Lactose Intolerance and Other Sensitivities

If your gas consistently gets worse after dairy, you may not produce enough of the enzyme that breaks down lactose. Lactose intolerance is extremely common, affecting a majority of adults worldwide, and symptoms typically appear within a few hours of eating or drinking dairy products. The undigested lactose passes into the large intestine and gets fermented, producing a reliable burst of gas, bloating, and sometimes diarrhea.

A simple way to test this is to cut dairy for a week and see if your symptoms improve. If they do, you can experiment with how much lactose you tolerate. Hard cheeses and butter contain very little lactose and rarely cause problems. Lactase enzyme supplements taken before a meal can also help if you don’t want to avoid dairy entirely.

A similar pattern applies to fructose. Some people absorb fructose poorly, and eating high-fructose foods like apples, honey, or products sweetened with high-fructose corn syrup triggers the same fermentation process. If gas tends to follow fruit or sweetened foods rather than dairy, fructose malabsorption is worth considering.

What Actually Helps Reduce Gas

Over-the-counter remedies are a mixed bag, and it’s worth knowing which ones have real evidence behind them. An enzyme supplement containing alpha-galactosidase (the active ingredient in products like Beano) has been shown to reduce bloating and gas when taken before eating fermentable carbohydrates like beans, bran, or certain fruits. It works by breaking down those hard-to-digest sugars before they reach the bacteria in your large intestine.

Simethicone, the ingredient in many popular gas relief products, is a different story. Despite being widely recommended, studies have not shown a benefit for ordinary flatulence. It works by breaking up gas bubbles in the stomach, which may help with belching or a feeling of upper abdominal fullness, but it doesn’t reduce the gas produced by bacterial fermentation in the lower gut.

Activated charcoal taken by mouth has shown inconsistent results, and recent trials haven’t supported its use. Interestingly, charcoal-lined undergarments are a different matter. In testing, charcoal briefs absorbed nearly 100% of sulfur gases, and charcoal pads worn inside regular underwear captured 55 to 77%. These won’t reduce how often you pass gas, but they can eliminate the odor.

For sulfur-smelling gas specifically, bismuth subsalicylate (the active ingredient in Pepto-Bismol) can bind over 95% of sulfide gases in the gut when taken at standard doses. This targets odor rather than frequency.

Identifying Your Personal Triggers

Because so many foods can cause gas, the fastest way to figure out your specific triggers is a short elimination approach. Pick the most likely category based on your diet. If you eat a lot of beans, onions, or garlic, try reducing those for a week. If dairy is a daily staple, cut it out temporarily. If you recently increased your fiber intake, scale it back and add it more gradually.
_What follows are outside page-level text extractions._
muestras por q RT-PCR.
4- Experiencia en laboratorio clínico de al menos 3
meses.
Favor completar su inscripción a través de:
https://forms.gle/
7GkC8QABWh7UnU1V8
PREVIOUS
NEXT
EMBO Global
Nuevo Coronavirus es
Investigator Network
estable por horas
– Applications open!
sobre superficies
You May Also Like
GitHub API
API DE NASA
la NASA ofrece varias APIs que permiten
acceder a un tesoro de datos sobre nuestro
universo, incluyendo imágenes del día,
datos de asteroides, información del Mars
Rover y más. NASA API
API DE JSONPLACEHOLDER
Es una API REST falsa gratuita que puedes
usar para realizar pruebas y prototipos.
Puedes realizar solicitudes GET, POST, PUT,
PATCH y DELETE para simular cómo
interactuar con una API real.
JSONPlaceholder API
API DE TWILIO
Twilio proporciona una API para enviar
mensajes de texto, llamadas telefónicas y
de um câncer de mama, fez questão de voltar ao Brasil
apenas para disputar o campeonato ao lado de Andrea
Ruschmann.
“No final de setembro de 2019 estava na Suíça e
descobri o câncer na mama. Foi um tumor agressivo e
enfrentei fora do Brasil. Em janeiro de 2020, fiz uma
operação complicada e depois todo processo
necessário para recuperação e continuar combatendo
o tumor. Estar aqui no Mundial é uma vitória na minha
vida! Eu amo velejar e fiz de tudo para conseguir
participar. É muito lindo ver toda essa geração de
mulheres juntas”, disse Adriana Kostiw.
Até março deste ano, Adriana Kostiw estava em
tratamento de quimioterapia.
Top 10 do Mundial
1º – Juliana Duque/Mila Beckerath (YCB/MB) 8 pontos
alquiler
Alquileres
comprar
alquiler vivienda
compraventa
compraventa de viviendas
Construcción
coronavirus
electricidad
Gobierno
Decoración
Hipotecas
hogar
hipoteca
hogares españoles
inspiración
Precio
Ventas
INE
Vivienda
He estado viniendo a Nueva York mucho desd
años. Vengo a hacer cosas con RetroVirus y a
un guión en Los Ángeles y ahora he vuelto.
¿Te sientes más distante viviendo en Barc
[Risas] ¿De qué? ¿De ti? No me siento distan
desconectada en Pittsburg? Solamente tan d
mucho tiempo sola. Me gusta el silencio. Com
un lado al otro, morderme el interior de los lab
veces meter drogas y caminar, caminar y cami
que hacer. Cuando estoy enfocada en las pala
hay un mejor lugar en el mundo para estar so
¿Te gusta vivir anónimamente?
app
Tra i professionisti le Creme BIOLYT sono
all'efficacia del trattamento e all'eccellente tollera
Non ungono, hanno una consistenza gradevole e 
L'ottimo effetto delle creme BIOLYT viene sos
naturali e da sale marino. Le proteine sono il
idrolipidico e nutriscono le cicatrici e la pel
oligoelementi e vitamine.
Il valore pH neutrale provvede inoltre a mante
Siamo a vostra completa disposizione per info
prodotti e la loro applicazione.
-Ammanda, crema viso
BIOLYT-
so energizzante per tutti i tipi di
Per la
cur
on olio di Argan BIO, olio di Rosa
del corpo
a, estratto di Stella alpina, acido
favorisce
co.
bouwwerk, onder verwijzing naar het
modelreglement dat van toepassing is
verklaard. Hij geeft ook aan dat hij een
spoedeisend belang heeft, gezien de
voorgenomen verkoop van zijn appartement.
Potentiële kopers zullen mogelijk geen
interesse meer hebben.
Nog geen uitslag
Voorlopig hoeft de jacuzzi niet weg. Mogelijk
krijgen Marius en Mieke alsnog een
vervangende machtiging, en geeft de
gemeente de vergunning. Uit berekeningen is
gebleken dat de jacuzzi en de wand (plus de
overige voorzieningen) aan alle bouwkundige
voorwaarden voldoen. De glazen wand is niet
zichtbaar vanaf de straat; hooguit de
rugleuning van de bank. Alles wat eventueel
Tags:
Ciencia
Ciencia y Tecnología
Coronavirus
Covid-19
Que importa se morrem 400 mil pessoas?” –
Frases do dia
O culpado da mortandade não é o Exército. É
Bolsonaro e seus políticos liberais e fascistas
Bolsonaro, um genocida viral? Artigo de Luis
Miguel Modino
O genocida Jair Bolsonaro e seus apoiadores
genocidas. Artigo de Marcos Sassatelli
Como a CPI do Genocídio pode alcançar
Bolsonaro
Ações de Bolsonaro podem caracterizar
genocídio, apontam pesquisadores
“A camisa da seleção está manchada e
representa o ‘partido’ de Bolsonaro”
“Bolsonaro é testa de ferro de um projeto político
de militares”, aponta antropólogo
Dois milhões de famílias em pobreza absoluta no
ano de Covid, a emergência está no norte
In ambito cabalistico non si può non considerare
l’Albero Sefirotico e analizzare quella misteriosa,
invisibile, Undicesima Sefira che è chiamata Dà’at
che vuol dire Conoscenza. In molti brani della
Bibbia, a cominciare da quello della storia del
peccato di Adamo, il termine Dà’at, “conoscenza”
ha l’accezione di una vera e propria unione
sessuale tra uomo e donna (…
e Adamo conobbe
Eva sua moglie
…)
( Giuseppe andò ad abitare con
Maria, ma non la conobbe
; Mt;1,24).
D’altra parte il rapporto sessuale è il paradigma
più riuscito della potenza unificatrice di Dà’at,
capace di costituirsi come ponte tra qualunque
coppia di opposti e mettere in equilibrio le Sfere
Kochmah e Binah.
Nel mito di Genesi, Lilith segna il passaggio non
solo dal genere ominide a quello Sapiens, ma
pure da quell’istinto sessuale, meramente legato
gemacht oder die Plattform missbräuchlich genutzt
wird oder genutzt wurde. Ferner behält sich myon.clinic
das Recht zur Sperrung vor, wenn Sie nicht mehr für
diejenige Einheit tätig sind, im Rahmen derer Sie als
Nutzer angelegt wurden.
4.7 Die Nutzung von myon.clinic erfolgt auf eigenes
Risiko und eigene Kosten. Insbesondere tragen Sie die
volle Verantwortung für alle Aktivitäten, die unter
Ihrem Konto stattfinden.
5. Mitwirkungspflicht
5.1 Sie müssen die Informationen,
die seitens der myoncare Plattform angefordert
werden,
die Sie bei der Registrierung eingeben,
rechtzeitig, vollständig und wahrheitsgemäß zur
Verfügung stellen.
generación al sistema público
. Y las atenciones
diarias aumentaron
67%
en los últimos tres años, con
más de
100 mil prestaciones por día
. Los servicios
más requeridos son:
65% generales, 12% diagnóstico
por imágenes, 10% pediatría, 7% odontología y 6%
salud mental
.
Keeping a simple food diary for a week or two can reveal patterns you wouldn’t notice otherwise. Write down what you eat and when you notice gas or bloating. Most people find that two or three specific foods are responsible for most of their symptoms, and reducing those foods brings things back to a comfortable baseline without requiring a restrictive diet.

Signs Something Else Is Going On

Excessive gas on its own is rarely a sign of anything serious. But if your gas is accompanied by persistent abdominal pain, unexplained weight loss, chronic diarrhea or constipation, or a sudden change in your symptoms after years of normalcy, those combinations can point to conditions like irritable bowel syndrome, celiac disease, or other digestive disorders that benefit from proper evaluation. A sudden shift in your pattern, not just “more gas than I’d like,” is the key signal worth paying attention to.